We’re eligible for unemployment and the stimulus check, but the language on the application excludes brothel workers from applying for loans from the Small Business Administration, even though we run legitimate businesses. You’re ineligible if your business presents “displays of a prurient sexual nature,” barring those in the legal sex industry, including brothel workers, strippers, porn performers and crew members, and sex toy manufacturers, from relief. (Not all businesses in the industry have been denied the SBA loan. Bella’s Hacienda Ranch was approved for $70,000, but the program had run out of funding by then and they’ll have to reapply.)

Those who work outside of the legal brothel industry, like independent escorts and street-based workers, can’t rely on the government for aid or protection during this crisis. In the absence of government help, communities have come together to provide relief. The Las Vegas Sex Worker Collective has organized a COVID19 Emergency Relief Fund to provide no strings attached grants to local Vegas workers. Similar campaigns have been organized in Detroit, New York City, Portland, and other areas across the country.
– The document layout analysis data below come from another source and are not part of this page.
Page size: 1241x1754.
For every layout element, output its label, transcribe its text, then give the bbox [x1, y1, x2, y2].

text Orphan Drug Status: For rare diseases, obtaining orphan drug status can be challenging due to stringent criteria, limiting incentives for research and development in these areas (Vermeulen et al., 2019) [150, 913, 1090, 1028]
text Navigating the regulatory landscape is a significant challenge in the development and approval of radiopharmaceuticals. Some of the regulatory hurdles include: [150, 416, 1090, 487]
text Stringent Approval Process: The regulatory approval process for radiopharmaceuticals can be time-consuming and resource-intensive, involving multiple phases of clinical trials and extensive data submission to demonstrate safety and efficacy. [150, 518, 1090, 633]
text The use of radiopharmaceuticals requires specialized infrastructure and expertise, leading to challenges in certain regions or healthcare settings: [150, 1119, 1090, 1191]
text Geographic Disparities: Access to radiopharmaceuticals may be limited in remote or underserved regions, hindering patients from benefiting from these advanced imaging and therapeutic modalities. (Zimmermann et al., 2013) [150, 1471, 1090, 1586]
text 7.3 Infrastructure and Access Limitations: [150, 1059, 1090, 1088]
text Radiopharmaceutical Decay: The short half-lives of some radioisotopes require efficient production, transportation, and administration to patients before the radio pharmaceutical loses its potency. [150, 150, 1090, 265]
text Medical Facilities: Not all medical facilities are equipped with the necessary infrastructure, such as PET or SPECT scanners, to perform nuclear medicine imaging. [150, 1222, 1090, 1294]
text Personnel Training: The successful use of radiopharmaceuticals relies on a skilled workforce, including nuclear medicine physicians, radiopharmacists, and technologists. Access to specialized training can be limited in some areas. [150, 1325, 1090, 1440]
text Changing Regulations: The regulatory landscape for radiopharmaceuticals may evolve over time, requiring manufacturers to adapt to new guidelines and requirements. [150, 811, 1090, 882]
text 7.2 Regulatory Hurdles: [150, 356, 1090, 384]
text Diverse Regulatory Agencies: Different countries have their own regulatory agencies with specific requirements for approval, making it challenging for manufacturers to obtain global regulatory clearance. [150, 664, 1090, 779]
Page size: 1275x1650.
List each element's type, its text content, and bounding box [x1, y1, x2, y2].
These exclusions further delegitimize and stigmatize our industry. Not only is sex work legitimate work, it’s good work. I take pride in helping people live better sex lives and providing them with fun and care. In this job, I see a side of people they don’t really show anyone else, and that vulnerability has shown me that my work can truly help people.

Every day I miss my job. I miss our staff, and the locals who come to the bar to hang out. I miss my clients, how nervous they are during our negotiations because it often feels ridiculous to talk about our sexual wants earnestly, their looks of awe when our session begins and the afterglow once we’re finished. I miss the women I work with, sitting in the bar with them and drinking chardonnay and Red Bulls. I miss the idiosyncrasies of living at a brothel, like the calls for a line-up while I’m eating lunch or watching TV, or knocking on my neighbor’s door to borrow their prostate massager. The ranch is my second home.

I’m trying to stay positive and keep an open mind, though ultimately I’m uncertain. Sheri’s will reopen because we’re one of the bigger brothels, but smaller, rural brothels might not. The Vegas Strip will reopen, but it might take years for the Las Vegas economy to recover, and for the visitors that we so enjoy taking care of, to come back in the same volume as before. A craving for intimacy could have some clients running back to us, while the fear of physical touch could keep others away for months. The average client is probably relying on their stimulus check to cover a major expense like rent. Some might not get their jobs back.

Sex workers will endure because, inherently, we’re hustlers. But the industry could look very different when this is all over. In this limbo between flattening the curve, reopening, and economic recovery, my hope is that the sex work community continues to innovate and come together, and clients and providers continue to support each other and reimagine intimacy during these isolating times.